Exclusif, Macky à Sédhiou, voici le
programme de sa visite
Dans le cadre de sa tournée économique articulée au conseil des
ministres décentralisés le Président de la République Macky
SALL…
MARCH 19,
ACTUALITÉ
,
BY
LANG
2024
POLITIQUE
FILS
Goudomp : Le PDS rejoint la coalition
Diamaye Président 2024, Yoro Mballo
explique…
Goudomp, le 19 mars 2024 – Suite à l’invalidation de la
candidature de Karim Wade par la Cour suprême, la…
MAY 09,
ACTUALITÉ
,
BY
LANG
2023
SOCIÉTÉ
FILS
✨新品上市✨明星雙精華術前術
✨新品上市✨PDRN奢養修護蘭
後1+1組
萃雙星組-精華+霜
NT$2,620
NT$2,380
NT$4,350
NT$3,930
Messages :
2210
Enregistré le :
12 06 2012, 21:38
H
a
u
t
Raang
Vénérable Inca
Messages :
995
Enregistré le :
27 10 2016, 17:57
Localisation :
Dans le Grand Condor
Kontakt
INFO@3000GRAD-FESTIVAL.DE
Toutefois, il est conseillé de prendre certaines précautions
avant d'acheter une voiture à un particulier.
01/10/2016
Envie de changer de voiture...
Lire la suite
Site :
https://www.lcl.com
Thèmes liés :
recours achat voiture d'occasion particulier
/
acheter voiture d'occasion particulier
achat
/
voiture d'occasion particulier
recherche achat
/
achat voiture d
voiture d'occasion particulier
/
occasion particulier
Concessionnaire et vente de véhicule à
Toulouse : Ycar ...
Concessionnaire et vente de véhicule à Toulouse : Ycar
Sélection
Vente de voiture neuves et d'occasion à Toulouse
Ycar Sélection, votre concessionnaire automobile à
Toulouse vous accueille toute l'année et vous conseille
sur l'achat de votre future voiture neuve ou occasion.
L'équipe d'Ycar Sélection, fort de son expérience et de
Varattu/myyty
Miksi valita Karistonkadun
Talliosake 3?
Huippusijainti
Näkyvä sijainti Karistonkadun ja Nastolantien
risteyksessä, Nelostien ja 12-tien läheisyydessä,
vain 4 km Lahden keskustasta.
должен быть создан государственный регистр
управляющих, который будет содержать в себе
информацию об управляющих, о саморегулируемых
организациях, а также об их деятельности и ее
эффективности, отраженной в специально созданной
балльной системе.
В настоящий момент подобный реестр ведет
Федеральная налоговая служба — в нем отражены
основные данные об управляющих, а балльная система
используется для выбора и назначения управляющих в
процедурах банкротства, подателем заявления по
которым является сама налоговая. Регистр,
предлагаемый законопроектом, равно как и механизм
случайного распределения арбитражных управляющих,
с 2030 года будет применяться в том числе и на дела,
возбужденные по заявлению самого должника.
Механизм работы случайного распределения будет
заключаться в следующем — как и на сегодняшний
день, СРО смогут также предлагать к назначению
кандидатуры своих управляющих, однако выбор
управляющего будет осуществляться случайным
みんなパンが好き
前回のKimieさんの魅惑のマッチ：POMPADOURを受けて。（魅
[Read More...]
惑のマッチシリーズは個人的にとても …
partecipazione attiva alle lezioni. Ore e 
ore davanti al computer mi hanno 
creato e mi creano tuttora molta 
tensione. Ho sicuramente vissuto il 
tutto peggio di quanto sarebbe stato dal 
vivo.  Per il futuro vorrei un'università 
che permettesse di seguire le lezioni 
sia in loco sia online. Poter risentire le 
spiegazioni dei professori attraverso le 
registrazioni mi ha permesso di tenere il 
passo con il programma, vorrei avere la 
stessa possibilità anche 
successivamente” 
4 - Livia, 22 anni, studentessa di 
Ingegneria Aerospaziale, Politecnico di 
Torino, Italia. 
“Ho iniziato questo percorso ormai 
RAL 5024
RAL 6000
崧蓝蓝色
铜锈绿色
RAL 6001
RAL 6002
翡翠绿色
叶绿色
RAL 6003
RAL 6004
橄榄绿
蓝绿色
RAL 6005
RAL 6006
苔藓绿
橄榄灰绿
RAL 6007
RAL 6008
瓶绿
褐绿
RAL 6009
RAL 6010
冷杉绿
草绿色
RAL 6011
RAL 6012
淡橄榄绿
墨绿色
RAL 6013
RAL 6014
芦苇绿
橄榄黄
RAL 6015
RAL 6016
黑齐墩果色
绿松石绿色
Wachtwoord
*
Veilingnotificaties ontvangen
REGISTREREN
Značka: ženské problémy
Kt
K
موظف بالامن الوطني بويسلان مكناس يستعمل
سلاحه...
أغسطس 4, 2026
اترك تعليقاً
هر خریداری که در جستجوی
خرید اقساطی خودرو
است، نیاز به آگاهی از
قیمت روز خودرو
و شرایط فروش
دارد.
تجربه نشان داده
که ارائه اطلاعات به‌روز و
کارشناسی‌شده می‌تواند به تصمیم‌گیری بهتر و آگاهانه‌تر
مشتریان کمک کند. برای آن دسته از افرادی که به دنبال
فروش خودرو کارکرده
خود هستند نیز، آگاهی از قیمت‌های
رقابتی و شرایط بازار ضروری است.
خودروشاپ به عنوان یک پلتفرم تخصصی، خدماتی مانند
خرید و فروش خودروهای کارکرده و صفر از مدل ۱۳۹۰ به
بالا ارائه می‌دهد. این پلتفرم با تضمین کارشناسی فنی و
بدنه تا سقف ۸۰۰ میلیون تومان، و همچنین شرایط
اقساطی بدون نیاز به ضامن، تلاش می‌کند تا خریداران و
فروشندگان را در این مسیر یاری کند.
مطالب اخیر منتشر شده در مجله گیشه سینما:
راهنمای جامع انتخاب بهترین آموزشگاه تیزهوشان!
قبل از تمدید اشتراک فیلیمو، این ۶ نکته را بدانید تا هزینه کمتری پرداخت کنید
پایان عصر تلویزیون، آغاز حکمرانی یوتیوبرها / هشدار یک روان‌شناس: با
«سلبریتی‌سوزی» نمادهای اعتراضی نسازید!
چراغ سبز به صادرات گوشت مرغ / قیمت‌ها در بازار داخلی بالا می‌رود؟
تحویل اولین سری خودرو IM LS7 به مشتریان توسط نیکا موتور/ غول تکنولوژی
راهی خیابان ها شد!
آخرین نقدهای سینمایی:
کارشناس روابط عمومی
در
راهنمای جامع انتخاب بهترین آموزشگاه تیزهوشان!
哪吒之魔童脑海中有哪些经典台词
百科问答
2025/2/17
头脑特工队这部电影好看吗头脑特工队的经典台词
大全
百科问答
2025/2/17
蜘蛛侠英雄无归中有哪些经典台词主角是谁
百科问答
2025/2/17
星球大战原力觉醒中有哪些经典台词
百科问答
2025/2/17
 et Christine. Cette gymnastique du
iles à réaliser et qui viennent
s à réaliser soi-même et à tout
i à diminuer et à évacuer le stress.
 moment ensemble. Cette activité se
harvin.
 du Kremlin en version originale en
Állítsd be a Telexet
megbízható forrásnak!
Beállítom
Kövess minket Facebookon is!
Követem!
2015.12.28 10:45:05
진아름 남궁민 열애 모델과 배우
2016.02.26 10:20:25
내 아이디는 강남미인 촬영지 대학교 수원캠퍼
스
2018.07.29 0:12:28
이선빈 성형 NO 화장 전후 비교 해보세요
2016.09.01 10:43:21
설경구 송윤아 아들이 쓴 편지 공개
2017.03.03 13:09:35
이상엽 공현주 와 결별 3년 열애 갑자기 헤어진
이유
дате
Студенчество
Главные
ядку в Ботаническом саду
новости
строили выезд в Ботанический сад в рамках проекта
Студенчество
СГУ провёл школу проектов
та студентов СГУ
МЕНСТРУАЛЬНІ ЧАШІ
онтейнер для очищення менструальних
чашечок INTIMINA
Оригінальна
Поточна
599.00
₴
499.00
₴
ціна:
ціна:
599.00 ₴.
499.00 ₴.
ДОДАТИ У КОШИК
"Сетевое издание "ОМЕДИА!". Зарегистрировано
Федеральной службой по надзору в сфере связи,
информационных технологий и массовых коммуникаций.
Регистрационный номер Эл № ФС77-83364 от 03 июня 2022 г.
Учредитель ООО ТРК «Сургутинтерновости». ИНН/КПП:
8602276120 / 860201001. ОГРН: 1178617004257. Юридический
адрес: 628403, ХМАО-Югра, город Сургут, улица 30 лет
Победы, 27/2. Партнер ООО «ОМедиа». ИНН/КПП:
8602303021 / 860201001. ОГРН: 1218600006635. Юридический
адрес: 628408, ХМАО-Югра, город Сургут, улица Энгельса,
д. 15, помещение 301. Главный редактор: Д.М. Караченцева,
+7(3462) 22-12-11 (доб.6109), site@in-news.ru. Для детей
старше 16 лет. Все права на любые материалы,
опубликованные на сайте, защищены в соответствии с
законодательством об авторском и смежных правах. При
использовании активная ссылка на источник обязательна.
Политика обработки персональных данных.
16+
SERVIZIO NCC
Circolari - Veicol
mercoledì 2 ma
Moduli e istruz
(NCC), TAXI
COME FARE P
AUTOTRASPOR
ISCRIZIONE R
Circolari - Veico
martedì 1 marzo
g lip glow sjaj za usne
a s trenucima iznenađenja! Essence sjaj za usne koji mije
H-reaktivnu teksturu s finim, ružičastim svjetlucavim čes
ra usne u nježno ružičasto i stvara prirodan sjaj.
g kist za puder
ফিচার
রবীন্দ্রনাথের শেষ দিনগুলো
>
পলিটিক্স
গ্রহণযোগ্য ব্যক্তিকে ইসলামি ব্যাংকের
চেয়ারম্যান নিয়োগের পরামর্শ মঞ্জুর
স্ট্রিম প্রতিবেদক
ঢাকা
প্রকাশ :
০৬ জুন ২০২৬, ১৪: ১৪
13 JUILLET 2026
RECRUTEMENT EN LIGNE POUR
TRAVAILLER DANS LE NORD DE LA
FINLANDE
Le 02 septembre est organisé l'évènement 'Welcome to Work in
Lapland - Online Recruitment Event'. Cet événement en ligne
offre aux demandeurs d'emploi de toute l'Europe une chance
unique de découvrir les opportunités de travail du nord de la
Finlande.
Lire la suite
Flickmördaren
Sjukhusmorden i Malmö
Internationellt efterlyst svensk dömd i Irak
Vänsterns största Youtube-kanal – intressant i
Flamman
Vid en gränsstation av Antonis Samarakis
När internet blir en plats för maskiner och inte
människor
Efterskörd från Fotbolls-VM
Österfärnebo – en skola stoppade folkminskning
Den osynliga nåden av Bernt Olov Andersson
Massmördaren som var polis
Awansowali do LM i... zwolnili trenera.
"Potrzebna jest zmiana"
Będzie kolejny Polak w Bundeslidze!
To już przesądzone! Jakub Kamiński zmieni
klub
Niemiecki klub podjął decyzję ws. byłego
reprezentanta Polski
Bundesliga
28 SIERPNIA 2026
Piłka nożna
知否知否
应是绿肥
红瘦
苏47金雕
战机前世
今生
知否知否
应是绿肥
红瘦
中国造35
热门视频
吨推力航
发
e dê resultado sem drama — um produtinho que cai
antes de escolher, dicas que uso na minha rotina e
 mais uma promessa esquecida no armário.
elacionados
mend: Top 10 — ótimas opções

▬▬▬

Return only the lines spanning from the first line of the material through the line with "Toutefois, il est", copied exactly, both ends kept.

Exclusif, Macky à Sédhiou, voici le
programme de sa visite
Dans le cadre de sa tournée économique articulée au conseil des
ministres décentralisés le Président de la République Macky
SALL…
MARCH 19,
ACTUALITÉ
,
BY
LANG
2024
POLITIQUE
FILS
Goudomp : Le PDS rejoint la coalition
Diamaye Président 2024, Yoro Mballo
explique…
Goudomp, le 19 mars 2024 – Suite à l’invalidation de la
candidature de Karim Wade par la Cour suprême, la…
MAY 09,
ACTUALITÉ
,
BY
LANG
2023
SOCIÉTÉ
FILS
✨新品上市✨明星雙精華術前術
✨新品上市✨PDRN奢養修護蘭
後1+1組
萃雙星組-精華+霜
NT$2,620
NT$2,380
NT$4,350
NT$3,930
Messages :
2210
Enregistré le :
12 06 2012, 21:38
H
a
u
t
Raang
Vénérable Inca
Messages :
995
Enregistré le :
27 10 2016, 17:57
Localisation :
Dans le Grand Condor
Kontakt
INFO@3000GRAD-FESTIVAL.DE
Toutefois, il est conseillé de prendre certaines précautions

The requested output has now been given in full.